LA MUESTRA
Carlos Bonfil
Arca rusa
Visita al Hermitage
Alarde de modernidad fílmica
LUEGO DE DOS controvertidos retratos de dictadores
europeos, Moloch (1999), cinta en la que el realizador observa a
Adolfo Hitler en su cotidianidad, en 1942, en un día de campo en
compañía de Eva Braun y Goebbels, y Taurus (2001),
donde acomete una descripción feroz de Lenin en los últimos
días de su vida, el cineasta ruso Alexander Sokurov (El día
del eclipse, 1988; Madre e hijo, 1997), lleva a buen término
un viejo proyecto, ambicioso y formalmente fascinante: Arca rusa,
visita al museo Hermitage, en San Petersburgo, donde la realidad se trastoca
en alucinación cuando el protagonista, un director de cine de nuestros
días, se descubre misteriosamente en el siglo XVIII recorriendo
el palacio y cruzándose con toda una galería de nobles rusos
para los que él es invisible. Su encuentro con el marqués
de Custine, en idéntica situación, y capaz, como él,
de dominar una lengua hasta entonces desconocida, da inicio a un recorrido
guiado por tres siglos de la historia rusa.
CANTO
DE CISNE de la vieja aristocracia europea, Sokurov recorre con su mirada,
a ratos melancólica, a ratos festiva, una Rusia desaparecida, cuyo
retorno monárquico reivindican hoy algunos sectores de la población
rusa. El realizador jamás ha ocultado su desdén por el antiguo
régimen soviético, que censuró sus primeros trabajos,
le restó visibilidad, y al cual ignora hoy, muy ostensiblemente,
en este recorrido histórico que culmina en la época actual,
omitiendo toda referencia al periodo detestado (siete décadas).
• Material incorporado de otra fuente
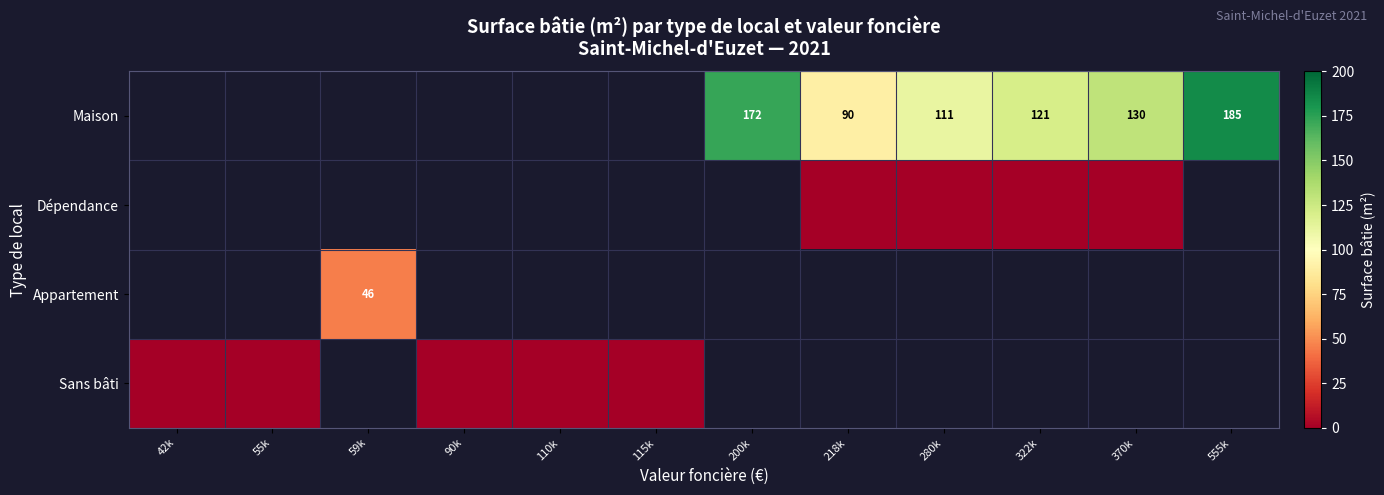

Count the number of categories in the chart.

12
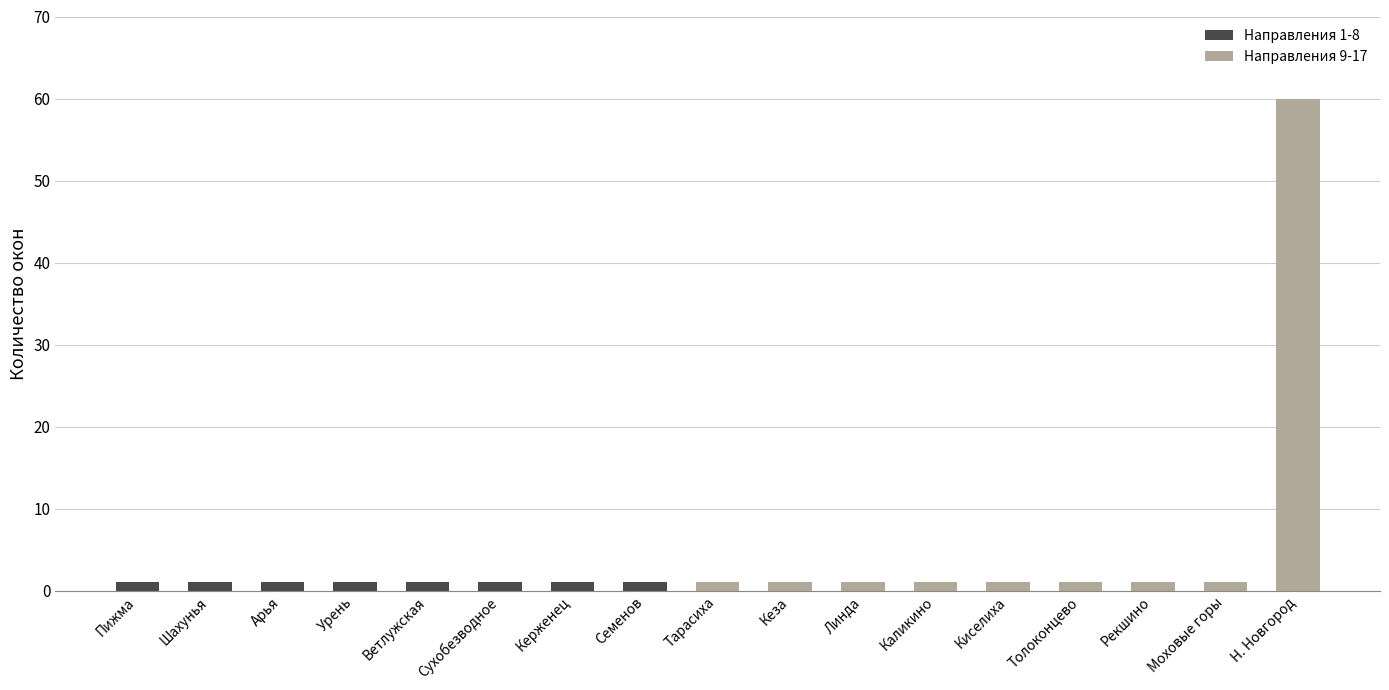

Reading right to left, what are all the values shown in this chart?

60	1	1	1	1	1	1	1	1	1	1	1	1	1	1	1	1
A la nomenclatura oficial que antes de los años 80 lo acusara de
formalista y decadente, Sokurov parece dedicar hoy este alarde de modernidad
fílmica: una cinta de hora y media, capturada en una sola toma,
con cámara en mano y una fluidez de movimientos prodigiosa (fotografía
de Tilman Büttner), grabada posteriormente en disco duro. En el recorrido
del cineasta y del marqués se suceden habitaciones y salones de
baile, comentarios sobre pinturas italianas y flamencas, apariciones súbitas
de Pedro el Grande y también de Catalina la Grande en sus actividades
cotidianas, con la emperatriz en la situación bufa de no poder salir
de una habitación para acudir al baño; reflexiones rápidas
sobre el arte ruso y su salvaguarda nacionalista en esa gran Arca Rusa,
que es el Hermitage, y por extensión, la vieja patria, celosa de
sus tradiciones, Madre de este artista innovador, polémico, políticamente
incorrecto, que hoy decide celebrarla en un desbordamiento de imágenes
sensuales, dignas del mejor Kubrick, distanciadas ya en algo de la influencia
primera de Tarkovski.
ES CURIOSO CONTRASTAR esta visita al Hermitage
con la visita al museo del Louvre que hacen tres personajes de Bande
a part (Godard, 64), y que con aceleramiento de imagen se lleva a cabo
en apenas un minuto. Cuatro décadas después, Sokurov ensaya
una embestida visual de 90 minutos para compendiar, en este deambular extraño,
la historia de Rusia como una insólita visión de los vencidos,
y lo hace con gravedad y desparpajo, sin revanchismo excesivo, con la audacia
de celebrar el orden viejo, el Edén de la nobleza zarista, excluyendo
de cuadro a todo un pueblo y a un lienzo entero de la historia reciente.
Los visitantes del Hermitage a principios de nuestro nuevo siglo tienen
en la cinta casi la misma inmediatez y concreción que los personajes
de siglos anteriores, la misma ''realidad" de ese cineasta Dante y su marqués
Virgilio. En la estética ambigua de Sokurov, todos ellos son fantasmas,
''condenados a navegar por siempre, condenados a seguir viviendo".